▸ Stated goal
Rewrite all the rows below, replacing "common name" with "vernacular name" everywhere it appears and keeping everything else the same. Leave the pictures out of your answer.

▸ Material for this exercise
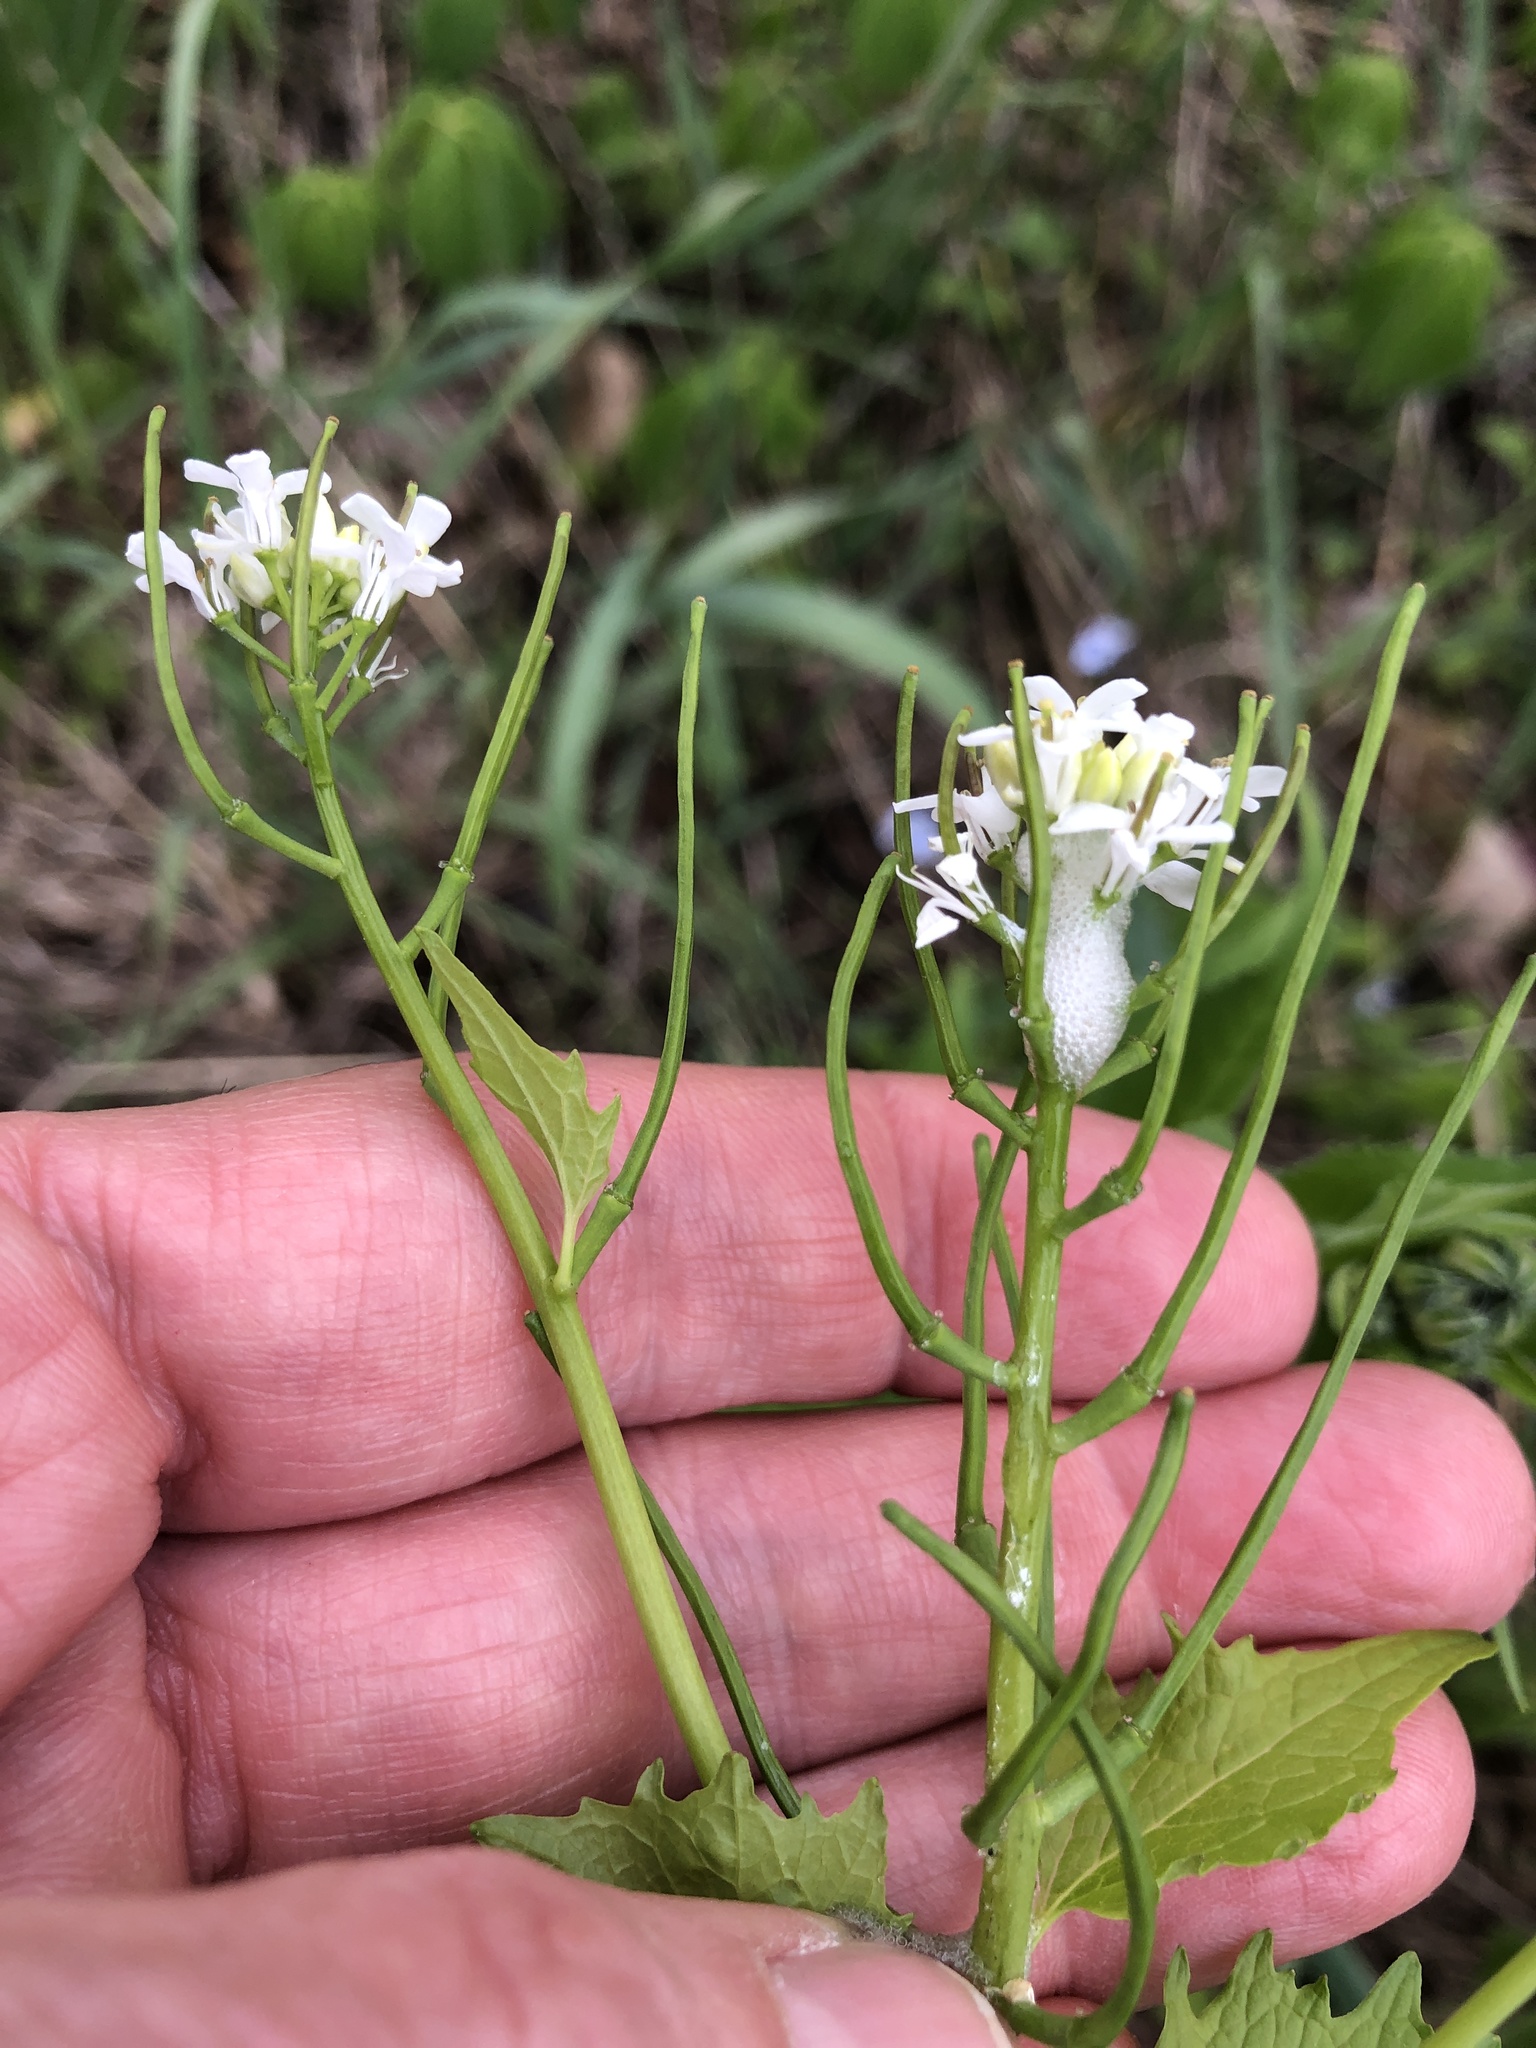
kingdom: Plantae
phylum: Tracheophyta
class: Magnoliopsida
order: Brassicales
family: Brassicaceae
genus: Alliaria
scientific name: Alliaria petiolata
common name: Garlic mustard
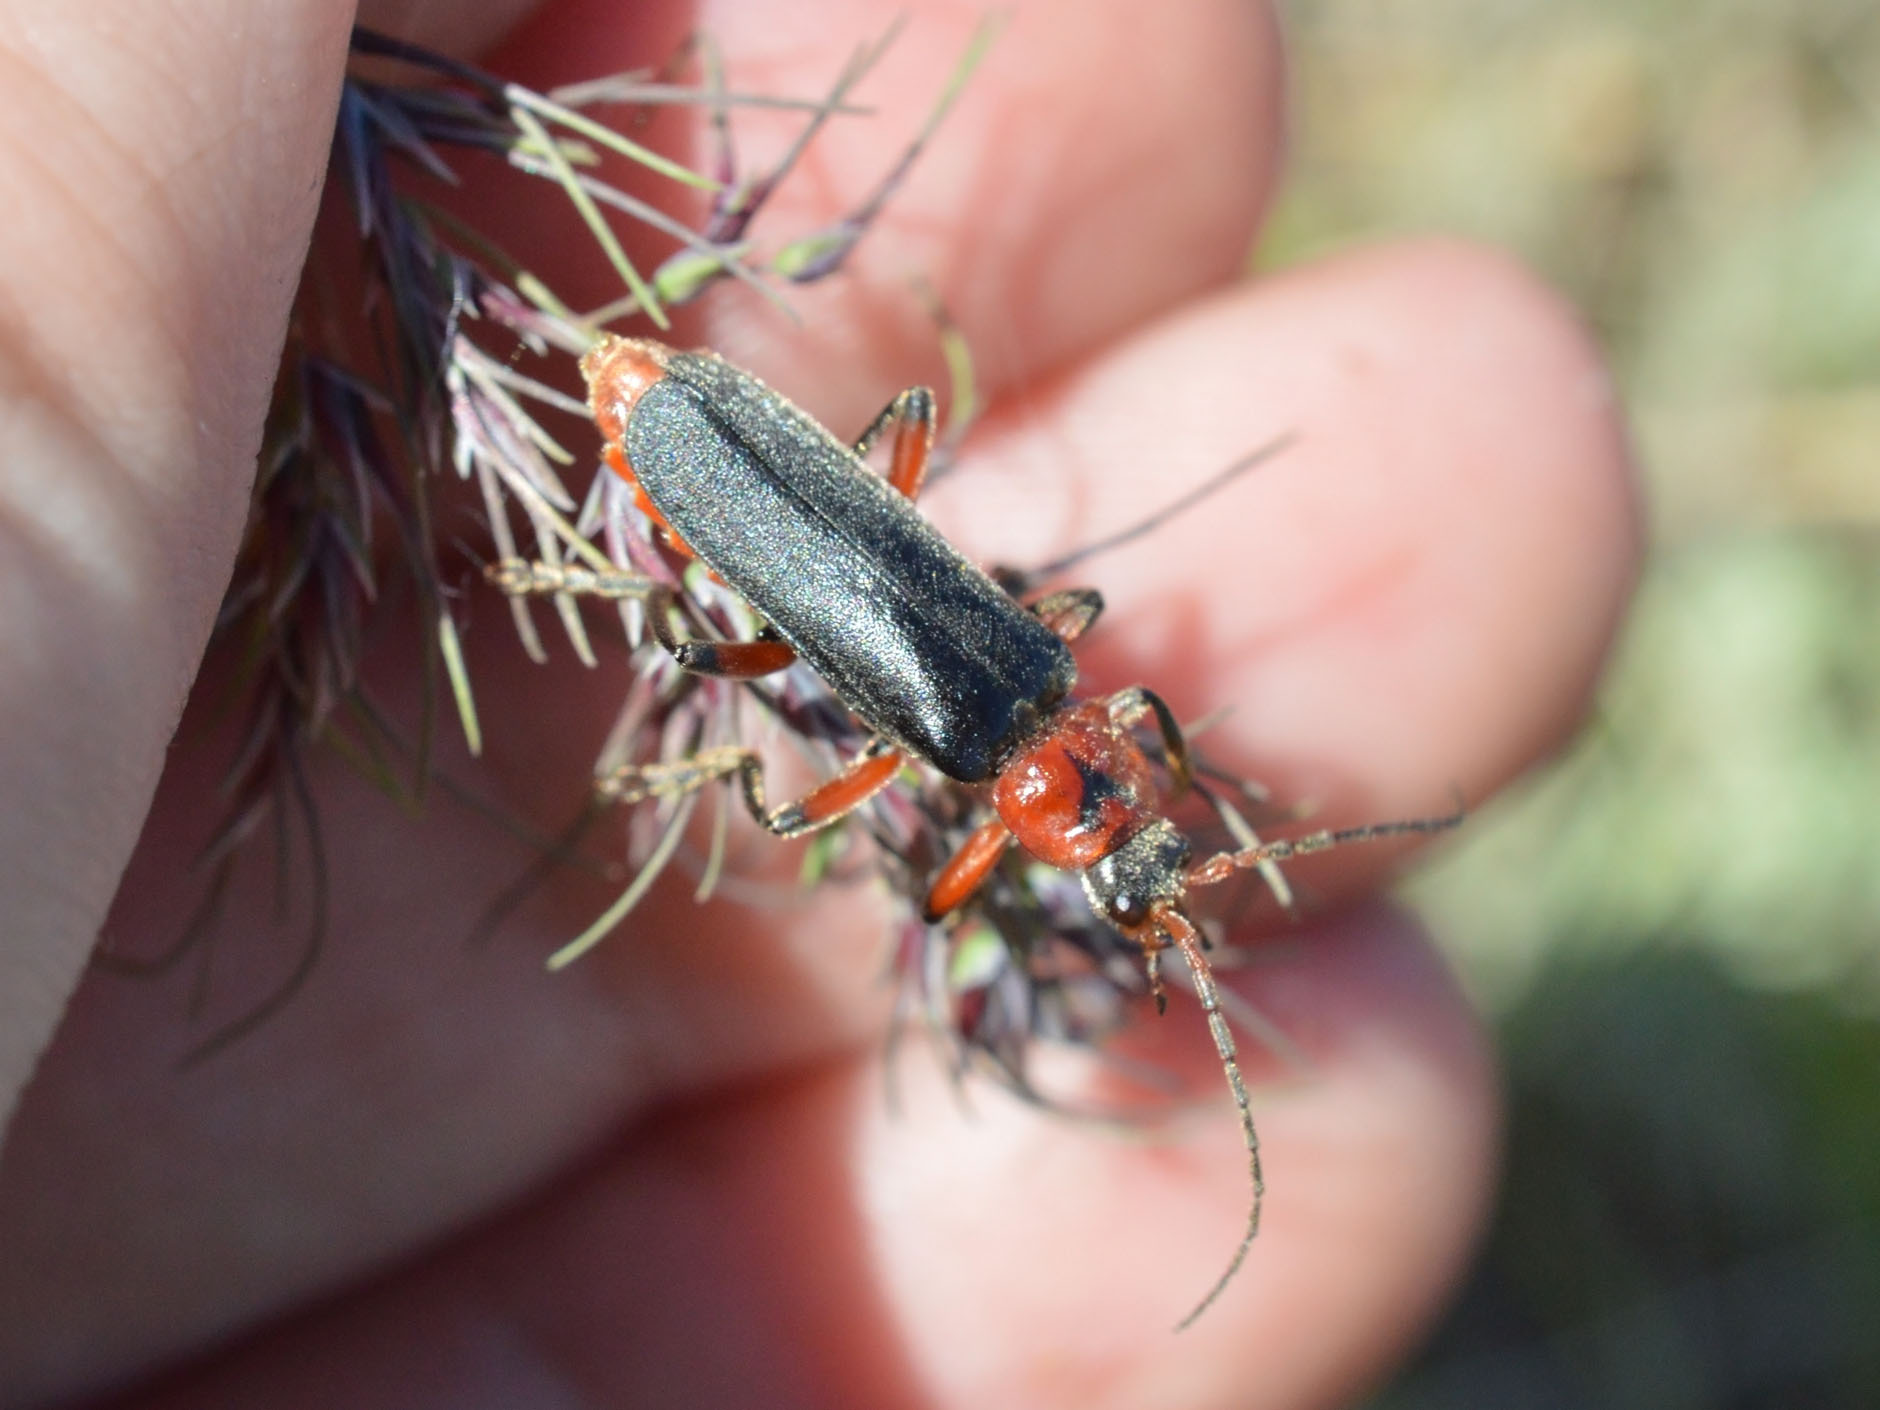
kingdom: Animalia
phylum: Arthropoda
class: Insecta
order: Coleoptera
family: Cantharidae
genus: Cantharis
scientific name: Cantharis rustica
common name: Soldier beetle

▸ Full response
kingdom: Plantae
phylum: Tracheophyta
class: Magnoliopsida
order: Brassicales
family: Brassicaceae
genus: Alliaria
scientific name: Alliaria petiolata
vernacular name: Garlic mustard
kingdom: Animalia
phylum: Arthropoda
class: Insecta
order: Coleoptera
family: Cantharidae
genus: Cantharis
scientific name: Cantharis rustica
vernacular name: Soldier beetle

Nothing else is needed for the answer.